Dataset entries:

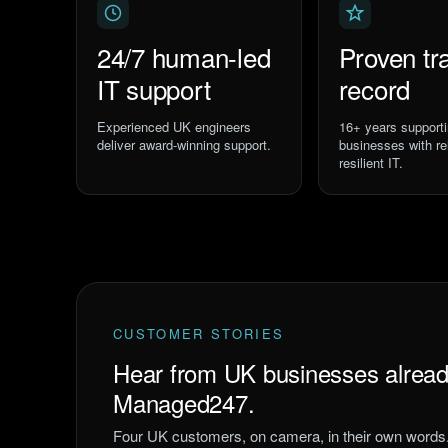
24/7 human-led
Proven tr
IT support
record
Experienced UK engineers
16
+ years support
deliver award-winning support.
businesses with rel
resilient IT.
CUSTOMER STORIES
Hear from UK businesses alread
Managed247.
Four UK customers, on camera, in their own words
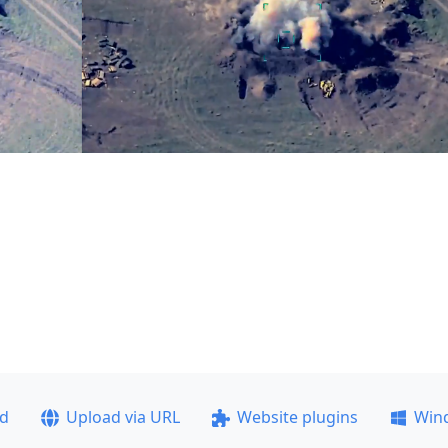
ad
Upload via URL
Website plugins
Win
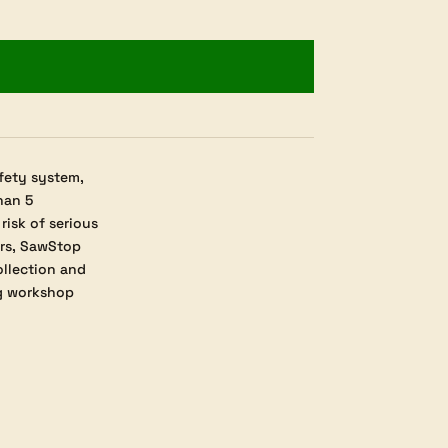
fety system,
han 5
isk of serious
ers, SawStop
ollection and
ng workshop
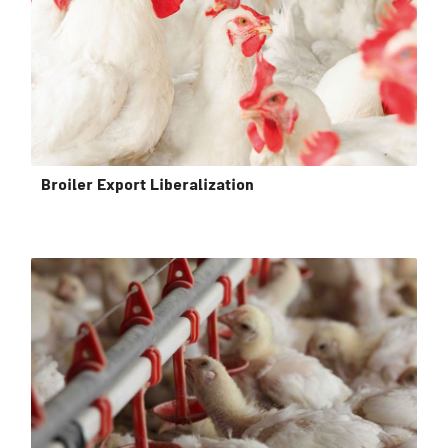
Broiler Export Liberalization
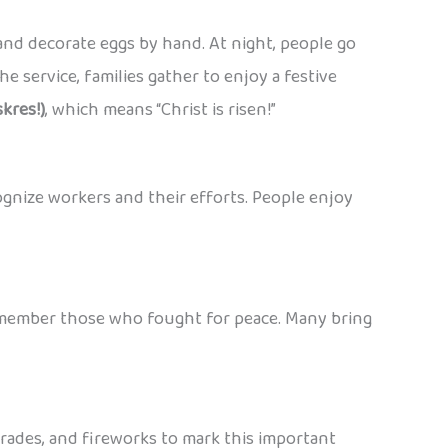
nd decorate eggs by hand. At night, people go
e service, families gather to enjoy a festive
kres!)
, which means “Christ is risen!”
ognize workers and their efforts. People enjoy
 remember those who fought for peace. Many bring
parades, and fireworks to mark this important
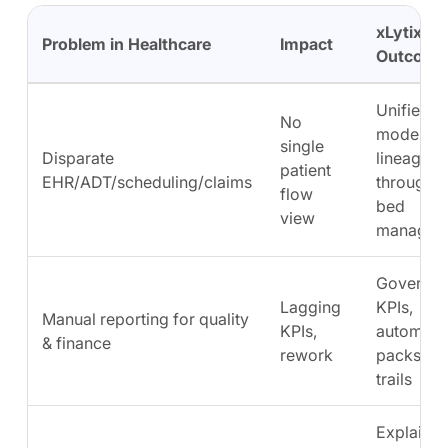
xLytix
Problem in Healthcare
Impact
Outcome
Unified d
No
model wi
single
Disparate
lineage; l
patient
EHR/ADT/scheduling/claims
throughpu
flow
bed
view
managem
Governe
Lagging
KPIs,
Manual reporting for quality
KPIs,
automate
& finance
rework
packs, au
trails
Explainab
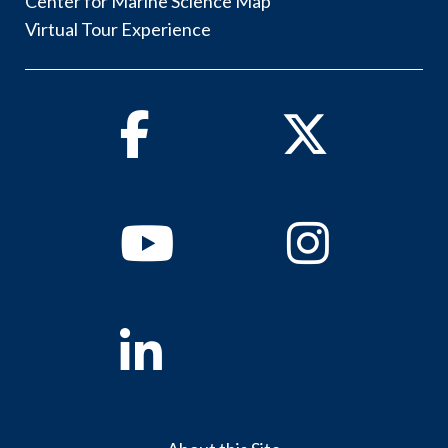
Center for Marine Science Map
Virtual Tour Experience
Facebook
Twitter
Youtube
Instagram
Linkedin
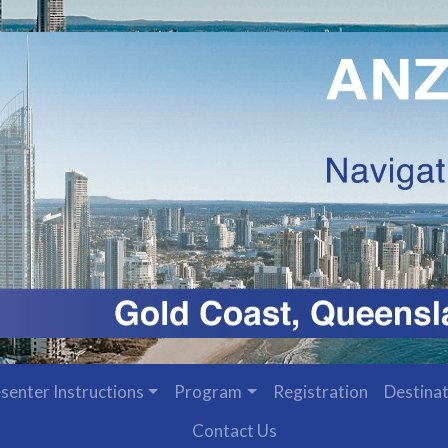
senter Instructions
Program
Registration
Destinat
Contact Us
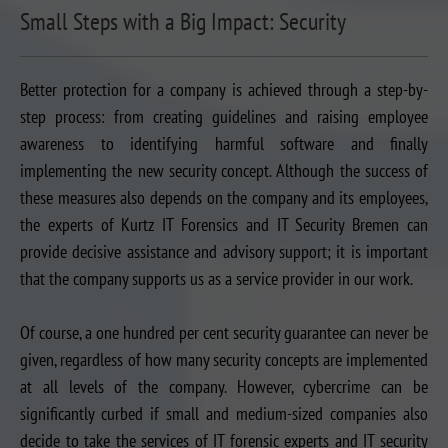
Small Steps with a Big Impact: Security
Better protection for a company is achieved through a step-by-
step process: from creating guidelines and raising employee
awareness to identifying harmful software and finally
implementing the new security concept. Although the success of
these measures also depends on the company and its employees,
the experts of Kurtz IT Forensics and IT Security Bremen can
provide decisive assistance and advisory support; it is important
that the company supports us as a service provider in our work.
Of course, a one hundred per cent security guarantee can never be
given, regardless of how many security concepts are implemented
at all levels of the company. However, cybercrime can be
significantly curbed if small and medium-sized companies also
decide to take the services of IT forensic experts and IT security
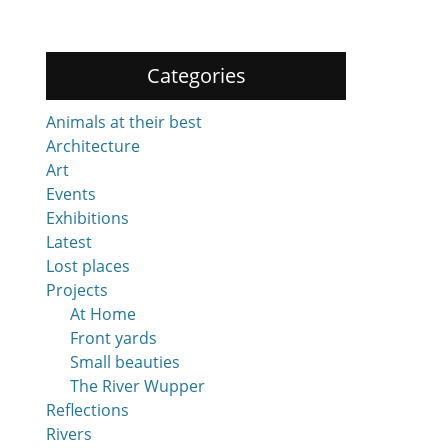
Categories
Animals at their best
Architecture
Art
Events
Exhibitions
Latest
Lost places
Projects
At Home
Front yards
Small beauties
The River Wupper
Reflections
Rivers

■ What needs to be done
Reply with nothing but the number of lines in the entries above that hold the string "their".

■ Reply
3